**WORK TO BE COMPLETED**
Which of the lines below mention the word "where"? Pull each one out.

- - -

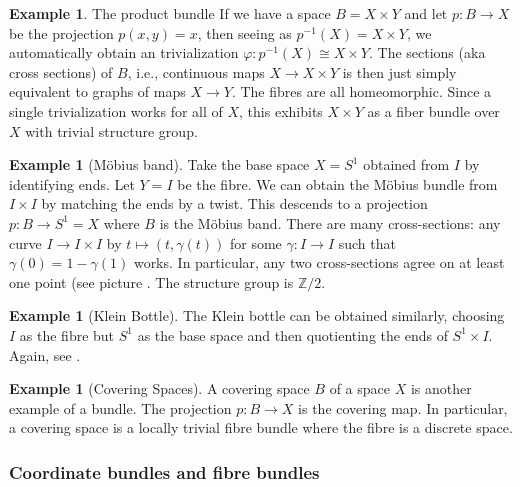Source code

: \documentclass[reqno]{amsart}
\theoremstyle{definition}
\newtheorem{example}[theorem]{Example}
\theoremstyle{remark}
\begin{document}
\begin{example}{The product bundle}
    If we have a space $B = X \times Y$ and let
    $p \colon B \to X$ be the projection
    $p(x,y) = x$, then seeing as
     $p^{-1}(X) = X\times Y$, we automatically obtain
     an trivialization
      $\varphi  \colon p^{-1}(X) \cong X \times Y$.
      The sections (aka cross sections) of 
      $B$, i.e., continuous maps
      $X \to X \times Y$ is then just simply equivalent to
      graphs of maps $X \to Y$. The fibres are
      all homeomorphic.
      Since a single trivialization works for all
      of $X$, this exhibits $X \times Y$ 
      as a fiber bundle over $X$ with trivial structure group.
\end{example}

\begin{example}[Möbius band]
    Take the base space $X = S^{1}$ obtained from
    $I$ by identifying ends. Let $Y = I$ be the fibre.
    We can obtain the Möbius bundle from
    $I \times I$ by matching the ends by a twist. This
    descends to a projection
    $p \colon B \to S^{1} = X$ where $B$ is the Möbius band.
    There are many cross-sections: any curve
    $I \to I \times I$ by $t \mapsto \left( t, 
    \gamma(t) \right) $ for some $\gamma \colon I \to I$ 
    such that $\gamma(0) = 1- \gamma(1)$ works. In particular,
    any two cross-sections agree on at least one point (see
    picture \cite[p. 4]{Steenrod}. The structure group
    is $\mathbb{Z} /2$.
\end{example}

\begin{example}[Klein Bottle]
    The Klein bottle can be obtained similarly, choosing
    $I$ as the fibre but $S^{1}$ as the base space and then
    quotienting the ends of $S^{1} \times I$. Again, see
    \cite[p. 4]{Steenrod}.
\end{example}

\begin{example}[Covering Spaces]
    A covering space $B$ of a space $X$ is another example
    of a bundle. The projection
    $p \colon B \to X$ is the covering map.
    In particular, a covering space is a
    locally trivial fibre bundle where the fibre is a discrete
    space.\\
\end{example}

\subsubsection{Coordinate bundles and fibre bundles}
\end{document}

- - -

**EXERCISE RESPONSE**
    $p \colon B \to S^{1} = X$ where $B$ is the Möbius band.
    locally trivial fibre bundle where the fibre is a discrete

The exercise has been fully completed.